Care more about the quality of calories than the quantity.
Avoid artificial ingredients at all cost, even if it’s “low-fat” or “low-cal”. Sure it may look good, but your body will have a difficult time digesting this leading to a variety of health issues.
Meditate, Just Breathe
Meditate, meditate and meditate more. Neuroscientists from Harvard and all over the globe have published fascinating results that prove meditation not only reduces stress, but boosts happiness, self-control, productivity, mental capacity, decreases pain and inflammation in our body and boosts your overall holistic health. If meditation is not a part of your daily regime, schedule at least 5 minutes per day.
FOCUS: This practice is not so intimidating when you realize the power of meditation is not about clearing your thoughts, (that’s impossible), but recognizing your thoughts and training your mind to direct its attention to focus on one thing — such as your breath.

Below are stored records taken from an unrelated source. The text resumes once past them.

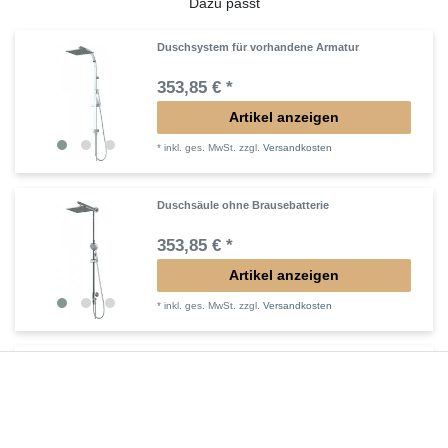
Dazu passt
Duschsystem für vorhandene Armatur
353,85 € *
Artikel anzeigen
*
inkl. ges. MwSt.
zzgl.
Versandkosten
Duschsäule ohne Brausebatterie
353,85 € *
Artikel anzeigen
*
inkl. ges. MwSt.
zzgl.
Versandkosten
Duschsystem ohne Armatur
405,30 € *
Artikel anzeigen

BREATHE: Paying attention to how your body responds to each inhalation and exhalation, (ie recognizing your belly expanding with every inhale, and contracting with every exhale). Repeating in your mind to breath in and out. This is just one technique. There are several different styles of meditation, but I always recommend focusing on your breath for beginners.
MANTRA: If breath doesn’t work, try a mantra. Think of a word or phrase, such as “I am abundant.” Repeat this mantra over and over again. When you recognize your mind trailed off thinking other thoughts, recognize the distraction and come back to the mantra. Repeat this until your meditation session is over.
Making a daily habit to practice all of the above will eventually lead you to being connected with your inner guide — your spirit. You’ll be more in tune with your body’s demands for exercise and looking forward to every sweat.